Requests:
• 1. In the Whispernet download thread, where does Mikuto live?
• 2. Duplicate everything in the Whispernet download thread from "## mwvickers (Jan" down to "share an account).".
• 3. Write the next part of the Whispernet download thread, picking up right after its last line.
* BEGIN Text extract *
# Whispernet download time.



## mwvickers (Jan 26, 2009)

I normally cannot use Whispernet, as I cannot pick it up at my house.  The few times I have tried, however, (at my in-laws', etc.) it has actually taken about five minutes or so for a book I order to download to the Kindle.  It takes about the same amount of time to switch a book over to my Kindle that is on my father's (we share an account).

Does anyone else's Whispernet sometimes take this long?


----------



## Mikuto (Oct 30, 2008)

Though it depends, Whispernet generally downloads a book within a minute or so for me. I've emailed things to my kindle and had them arrive no more than two minutes later as well.

However I live in the San Francisco Bay Area which is saturated with cell phone towers. I always have five bars, and it's possible that this makes a difference in speed.


----------



## Guest (Jan 28, 2009)

Ours usually takes about 1-2 minutes.

But I live in the same city as the Alltel HQ.


----------



## Mom2AshEmBella (Dec 8, 2008)
* END Text extract *
* BEGIN Source data *
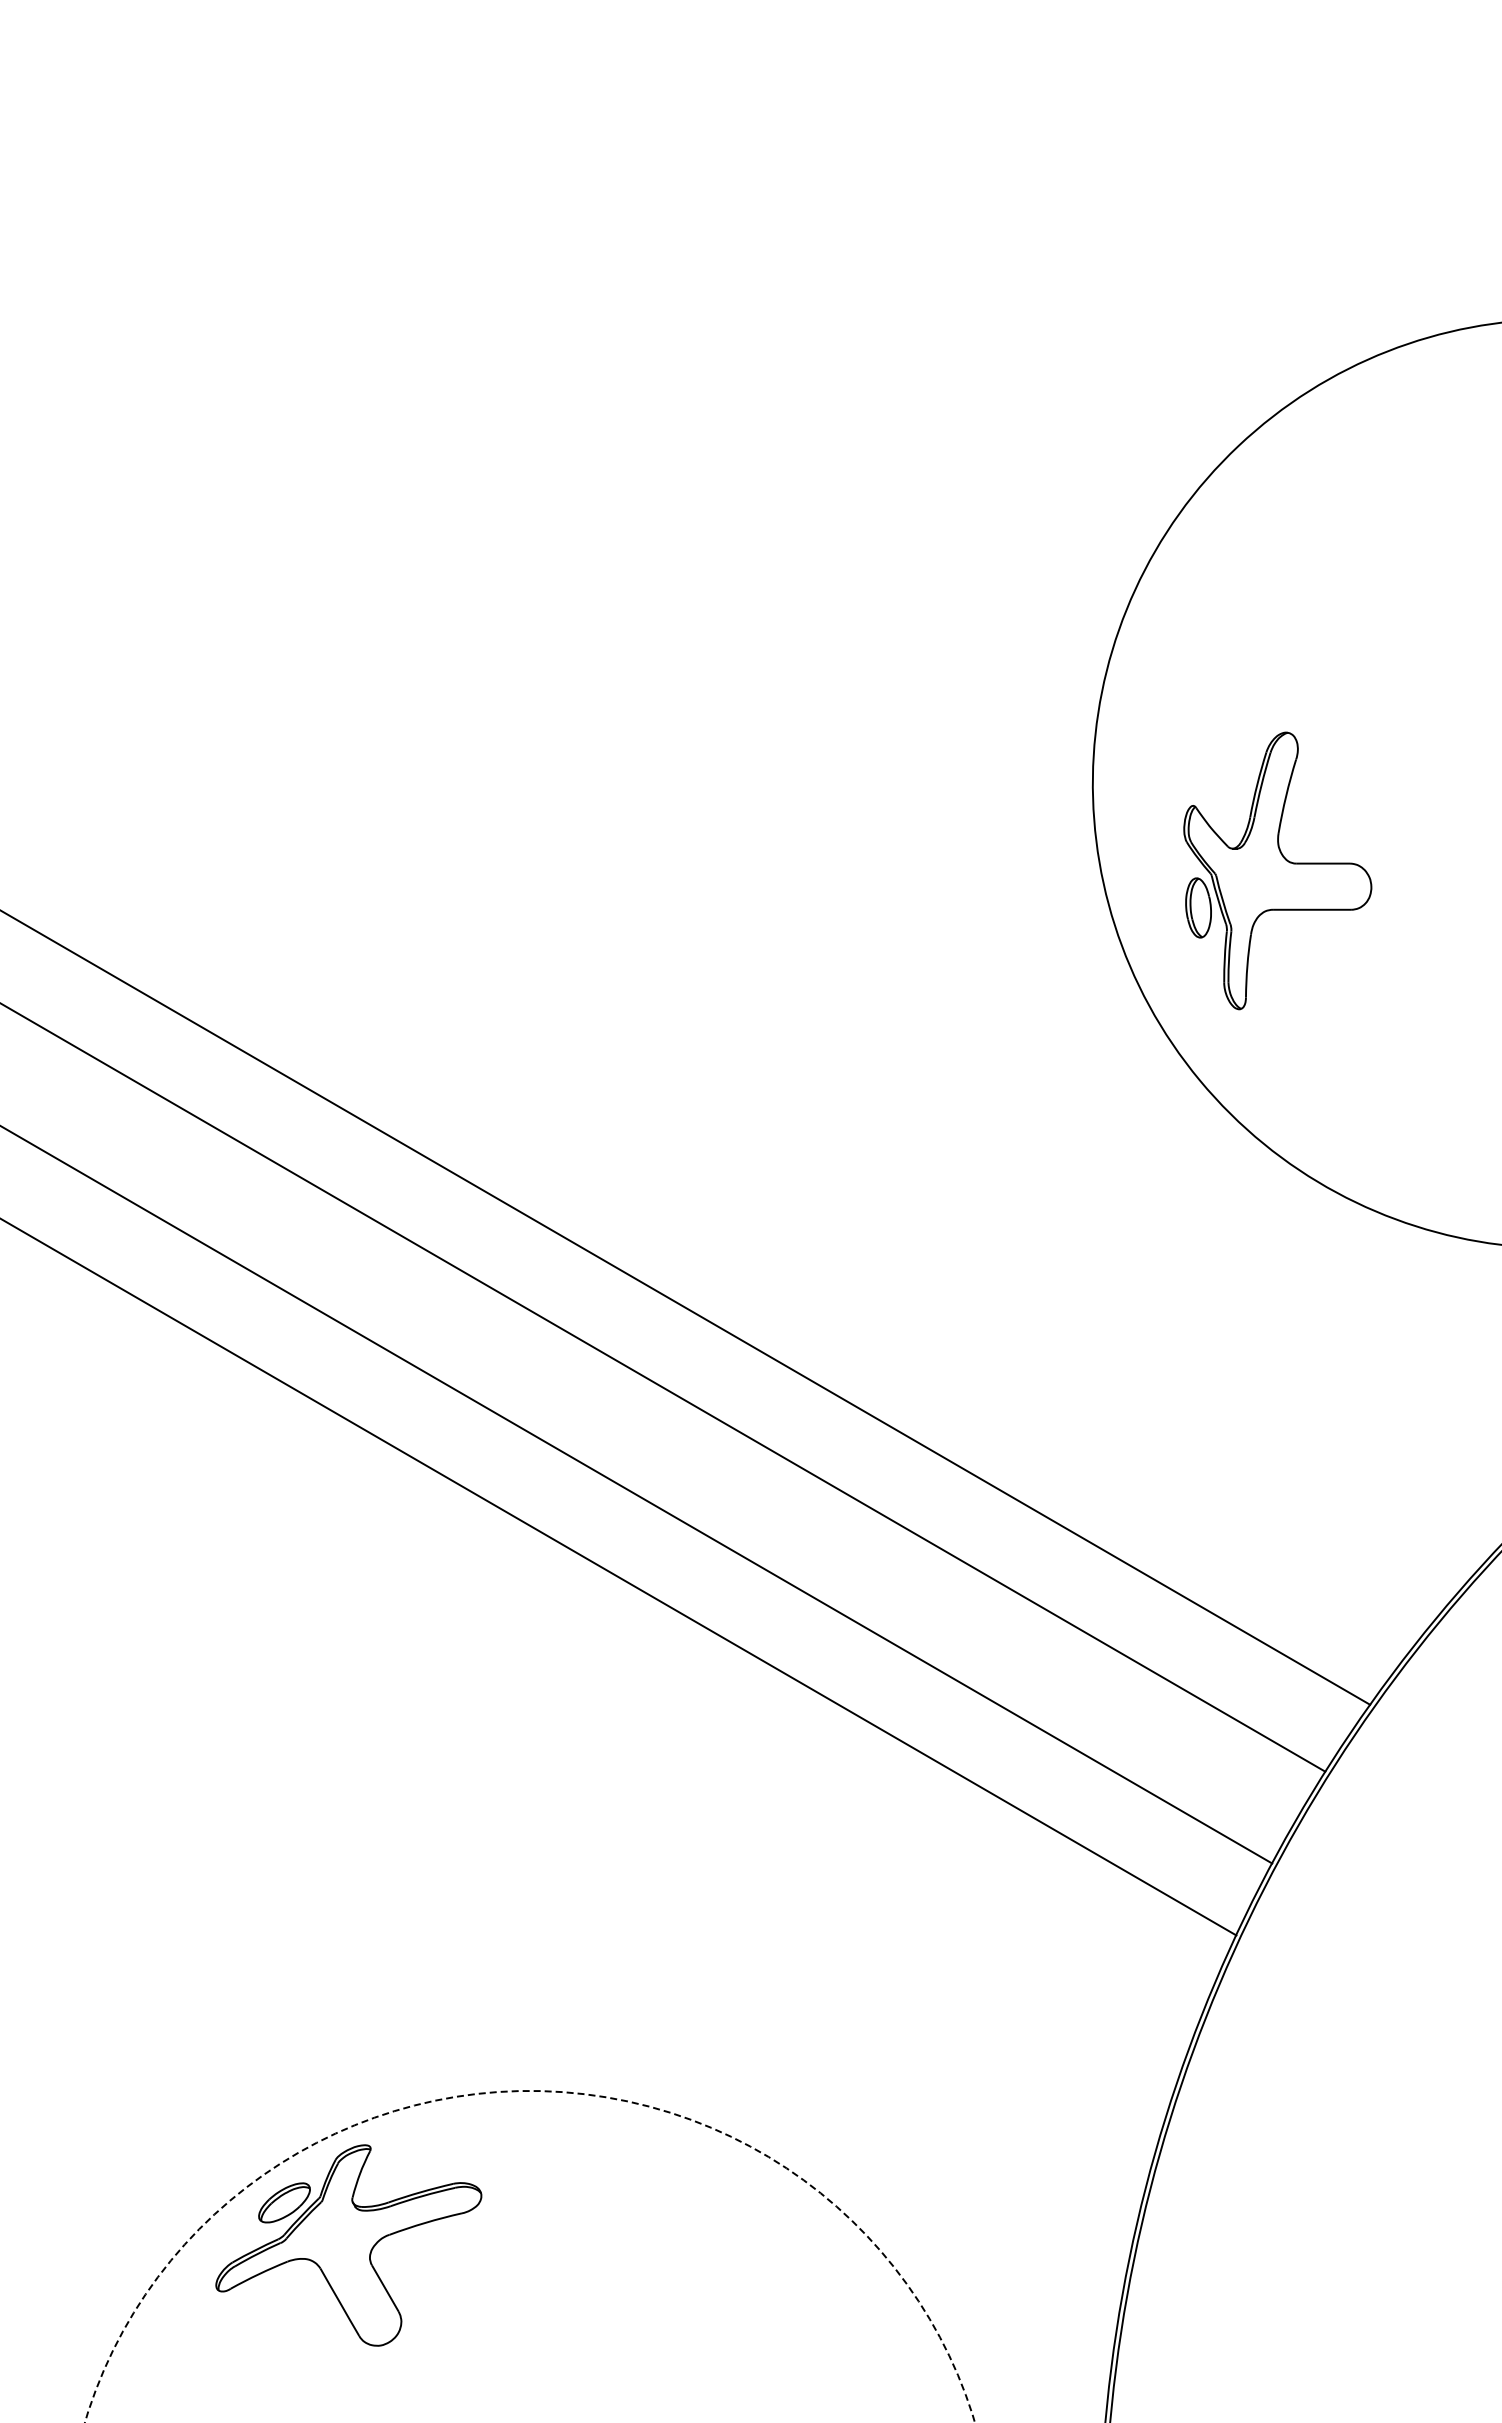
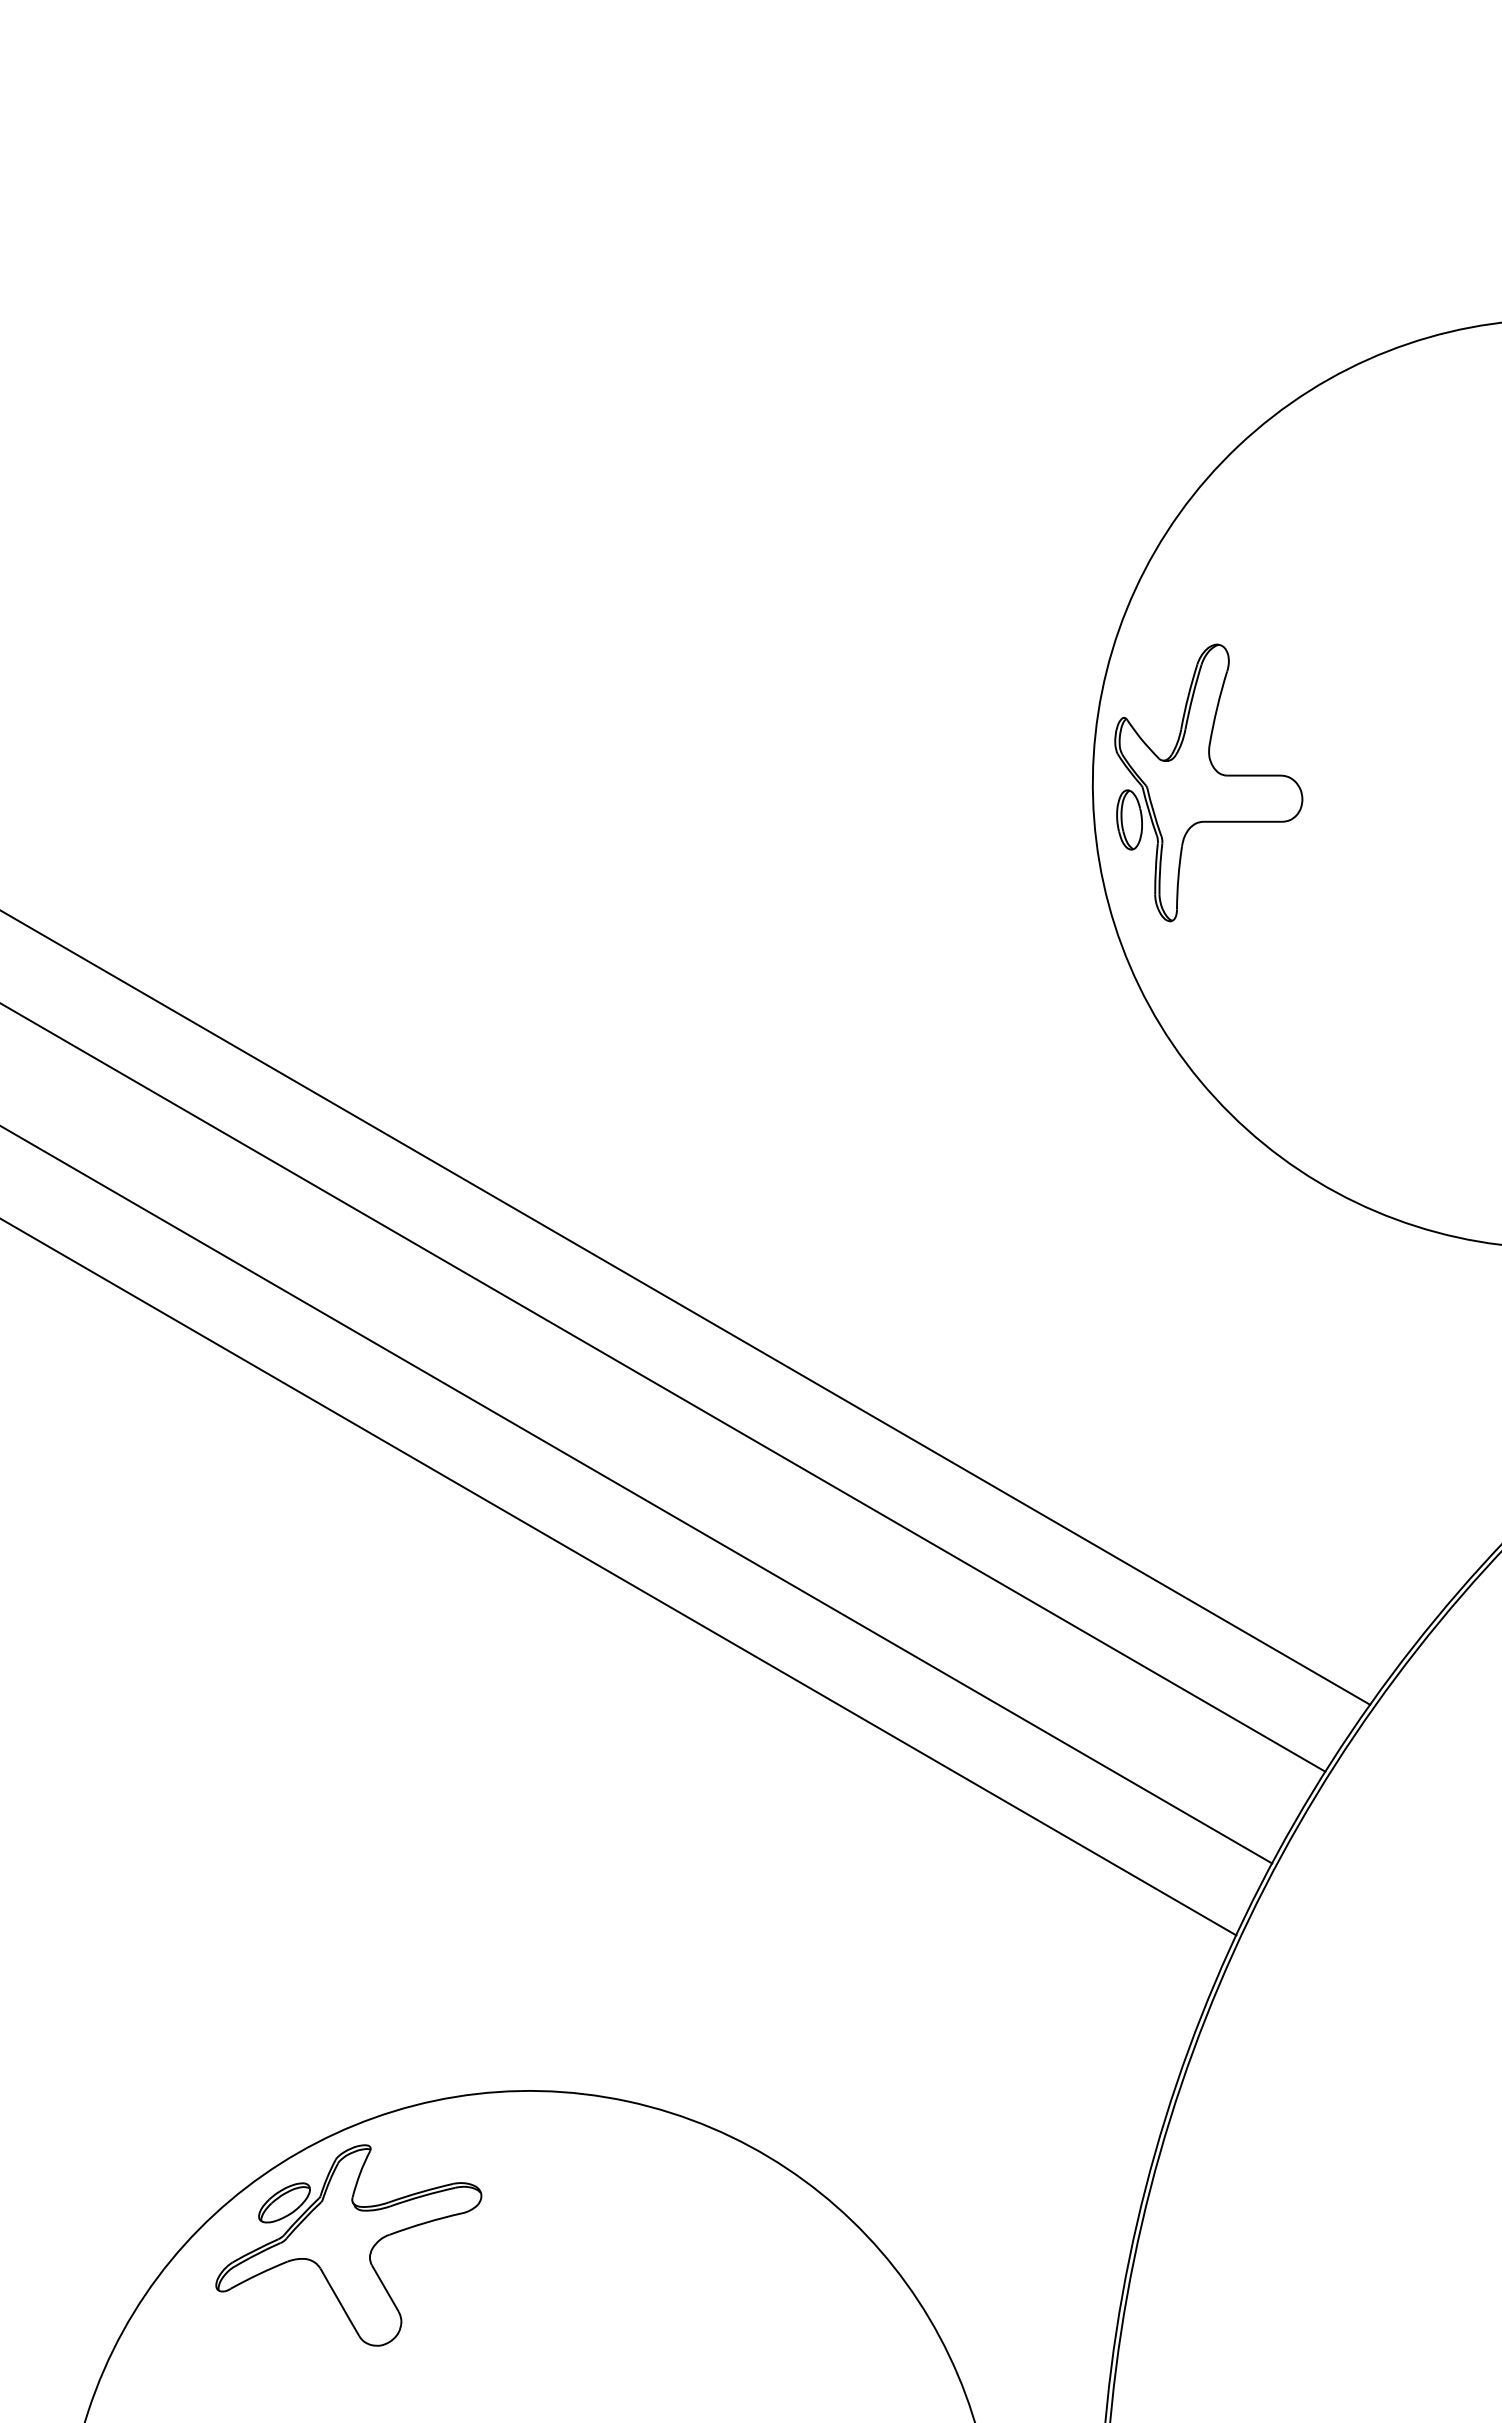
part at (1277, 870) position: (1277, 870) -> (1208, 782)
arc at (529, 2091): dashed -> solid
* END Source data *
Answer set:
• 1. The San Francisco Bay Area.

• 2.
## mwvickers (Jan 26, 2009)

I normally cannot use Whispernet, as I cannot pick it up at my house.  The few times I have tried, however, (at my in-laws', etc.) it has actually taken about five minutes or so for a book I order to download to the Kindle.  It takes about the same amount of time to switch a book over to my Kindle that is on my father's (we share an account).

• 3.
I have found that it is highly variable for me. I Live in the middle of a major metropolitan area, tons of towers everywhere, I almost always have 5 bars etc. Sometimes I can download in about 30 seconds, sometimes a couple of minutes. Sometimes Whispernet is down and I just download it to my laptop. I have found that in nonpeak times, it is much faster.


----------



## Sofie (Dec 30, 2008)

My download time is sometimes 5 minutes or longer. We have Verizon and At&T where I'm located. I have to drive 30 miles for an area saturated with Sprint. Five minutes is still better than driving 30 minutes to the bookstore.


----------



## mwvickers (Jan 26, 2009)

Bluebell,

As long as I'm not the only one.  LOL


----------



## Sofie (Dec 30, 2008)

I live smack dab in the middle between St. Louis, MO and Springfield, IL. It's an hour drive both ways to get to Barnes & Noble (my personal favorite) or Borders, if I want a choice. Luckily there is a Borders about 30 miles away in Edwardsville, IL. and the nearest Sprint coverage.


----------



## Sioux (Nov 26, 2008)

I live in Portland Oregon and I frequently see the download notice at the bottom coming in as soon as the "thank you for purchasing or ordering a sample" screen comes up, so it's literally a few seconds some times.  I didn't realize how lucky I am, I guess, although I have occasionally found that emailed documents can take a long time, occasionally over an hour although usually only a few minutes.


----------



## Vegas_Asian (Nov 2, 2008)

Takes about a minute for me...but I live in a big city


----------



## Cowgirl (Nov 1, 2008)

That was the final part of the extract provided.